The School

The School

For some reason...at that time...I was simply on the "Fast Track". (In the period between Thanksgiving of 1971 and college graduation in June of 1972, I experienced Awakening six or seven times...each for a mere three or four hours.)

I've decided to go through the next 30 years fairly quickly. It's much more important that I spend more time developing a clear concise logical philosophy to pass on and perhaps some subsequent writings than to waste time with more of "Bill's Story".

So...what happened next? I spent a lot of time carrying around a copy of "Be Here Now" and I happened to stop in a coffee shop where a waitress asked if I might want to get together and talk after she got off work. I didn't know that she was a student in an underground spiritual school and was setting up my induction. (When the student is ready for the next Teacher, the Teacher is there waiting.) I suppose that I should have included both Charles and Larry as my Teachers, since they both played a critical part in getting me started. My journey would never have commenced without their perfectly timed input.

It didn't take more than a week of various meetings before I found myself moving my junk into a "bunkhouse" at what I will only refer to as "The School". I am still under a number of secrecy oaths which I consider to be sacred. The teacher can only be referred to as "Himself". Yes, I suppose we were something of a cult. But, if so, it was a fairly benevolent cult. Nothing I would call the police about.

I think the main reason that I would not classify The School as a cult is that they did not start by draining my bank account and if I wanted to leave, they would have someone help carry my junk to the car. A real cult wouldn't let me off so easy.

On the other hand, The School was relatively severe. Some of the practices or disciplines were draconian. I once asked Himself why certain things were so intense and his reply was that The School was designed to teach teachers and not just students; that his graduates would be starting their own schools.

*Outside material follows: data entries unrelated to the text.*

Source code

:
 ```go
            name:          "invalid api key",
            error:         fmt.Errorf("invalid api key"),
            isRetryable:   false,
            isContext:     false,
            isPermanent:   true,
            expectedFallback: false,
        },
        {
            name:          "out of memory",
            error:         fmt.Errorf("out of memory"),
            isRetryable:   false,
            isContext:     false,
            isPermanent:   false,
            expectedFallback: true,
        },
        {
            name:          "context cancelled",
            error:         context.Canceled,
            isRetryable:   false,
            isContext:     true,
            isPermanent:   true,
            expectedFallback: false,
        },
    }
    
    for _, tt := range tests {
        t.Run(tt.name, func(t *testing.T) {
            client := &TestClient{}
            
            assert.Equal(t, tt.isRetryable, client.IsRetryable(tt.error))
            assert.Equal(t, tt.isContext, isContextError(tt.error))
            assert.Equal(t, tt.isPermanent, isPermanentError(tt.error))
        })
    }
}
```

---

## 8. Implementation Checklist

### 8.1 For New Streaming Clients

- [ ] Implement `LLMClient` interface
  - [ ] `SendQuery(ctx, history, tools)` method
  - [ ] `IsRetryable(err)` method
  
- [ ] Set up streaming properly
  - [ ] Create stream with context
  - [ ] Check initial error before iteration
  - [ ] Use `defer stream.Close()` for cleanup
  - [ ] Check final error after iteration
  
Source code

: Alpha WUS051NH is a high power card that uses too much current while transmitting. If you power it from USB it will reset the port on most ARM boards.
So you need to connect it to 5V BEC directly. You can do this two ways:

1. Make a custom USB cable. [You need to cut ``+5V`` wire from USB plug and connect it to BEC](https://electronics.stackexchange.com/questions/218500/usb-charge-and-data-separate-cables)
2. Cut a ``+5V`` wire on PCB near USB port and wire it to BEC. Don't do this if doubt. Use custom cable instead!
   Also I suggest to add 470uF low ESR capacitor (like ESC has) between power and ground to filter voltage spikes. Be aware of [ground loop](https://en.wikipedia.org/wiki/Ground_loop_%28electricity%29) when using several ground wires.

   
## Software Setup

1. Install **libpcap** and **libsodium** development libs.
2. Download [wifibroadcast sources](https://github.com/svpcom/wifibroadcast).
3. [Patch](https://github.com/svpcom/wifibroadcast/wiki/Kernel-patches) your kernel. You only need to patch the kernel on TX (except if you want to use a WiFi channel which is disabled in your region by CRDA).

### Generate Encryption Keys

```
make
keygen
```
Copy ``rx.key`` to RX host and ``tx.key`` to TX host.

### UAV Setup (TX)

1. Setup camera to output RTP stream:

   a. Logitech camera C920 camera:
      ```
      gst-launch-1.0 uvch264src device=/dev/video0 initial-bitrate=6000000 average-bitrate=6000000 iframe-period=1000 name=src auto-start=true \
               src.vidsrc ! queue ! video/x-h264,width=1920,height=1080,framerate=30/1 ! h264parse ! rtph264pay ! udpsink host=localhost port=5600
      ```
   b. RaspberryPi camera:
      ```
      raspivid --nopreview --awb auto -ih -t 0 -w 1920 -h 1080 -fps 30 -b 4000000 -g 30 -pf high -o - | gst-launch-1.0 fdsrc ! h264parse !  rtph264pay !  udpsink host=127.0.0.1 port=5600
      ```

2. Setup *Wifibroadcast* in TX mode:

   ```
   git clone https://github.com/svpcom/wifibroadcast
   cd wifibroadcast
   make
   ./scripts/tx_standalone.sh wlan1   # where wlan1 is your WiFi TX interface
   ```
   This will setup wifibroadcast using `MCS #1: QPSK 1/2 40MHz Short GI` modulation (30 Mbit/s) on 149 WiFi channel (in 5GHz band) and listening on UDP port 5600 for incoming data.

It was only the second or third day before Himself pulled me aside for some private words.

"Don't get involved in my personality," he said. "You'll not be able to hear me as long as you're busy judging who I am."

He was right of course. I thought I'd kept my judging him to be a well-kept secret, but not so. Truth is, Himself was a fairly uneducated man. He didn't speak the language of an educated man...so of course I judged him. I gave up my life in the regular world to come sit at his feet...and yet I found him to be...common. Of course, I assumed - as most men do - that enlightenment had something to do with intelligence. It does not. Truth is, I don't think Himself had an IQ of much more than 100...which is just average. It may even have been less than that. But there is no correlation between intelligence and wizdom.

The School had a lot to do with power. (I saw Himself do things I still have trouble believing.) That is, various forms of spiritual powers were a particular goal...things like astral travel and teleportation. Early on I decided to make a secret "cosmic oath" of my own. Which was...that I would refuse any power that came my way and trade it for wizdom and understanding. My secret oath didn't turn off the experiences I was having since joining The School.

I did have a few astounding experiences...one of which was probably astral travel. I was working during the day at Long's Drug where I stocked shelves and got shopping carts from the parking lot. I worked under the name "Willie" because my ego really hated that name. I was pushing carts one afternoon about 2PM. I had been in The School about a year or so. I had not had drugs of any sort during any of that period. Anyway...one moment I'm pushing a dozen carts and in the next moment... I can still see my hands pushing the carts...but I can simultaneously see myself walking away. That is, I am suddenly about 20 to 25 feet in the air. I am totally invisible and totally silent and I am watching my body walking back towards the store.

I am pure spirit. And there is no doubt in my mind...either then or now...that I was the spirit and not that body walking away.

There were no words in my head. I just saw myself and knew that that body would die...but that I would not die. Somehow I knew in that very moment that I "always was and always would be".

I knew clear through me that the body of Bill was a temporary thing...meant only for this world.

I was spirit. I am spirit. I will never die.

From that moment, I had no reason to ever feel the same way about death. Death had no way to touch me.

But the whole experience only lasted a minute or two...except for the fact that I carried the lessons learned for more than 30 years.

The School used a sort of a "tier" method of teaching. Himself only had four or five students. One of those five was my teacher (actually, my teacher was that same waitress that first pulled me aside). I, in turn, had five or six students...and some of my students had students.

I ended up staying at the school for another year and a half. It had been an interesting and informative time period.

During my last year in the school, I took a civil service exam and ended up working for the county as a Welfare Officer. During lunch, I played partner's pinochle with a girl who I was slowly growing closer and closer to. At some point, Sherry and I were talking and she mentioned her mother, Nita. I happened to ask what her mom did for a living (in response to something Sherry had said) and she said her mom was a primal therapist. I was a bit overwhelmed.

A primal therapy experience had been the very beginning of my journey. If I could have more primal experiences, I could clean out all those rocks I was carrying and get myself "clean" and repair...maybe...the damage that I still felt had been done. I started to try to arrange my life so that I could leave the school and get accepted as a "patient" of Nita, Sherry's mom.

So that's the way it worked out, of course. When you are ready for the next teacher, the next teacher will be there waiting for you.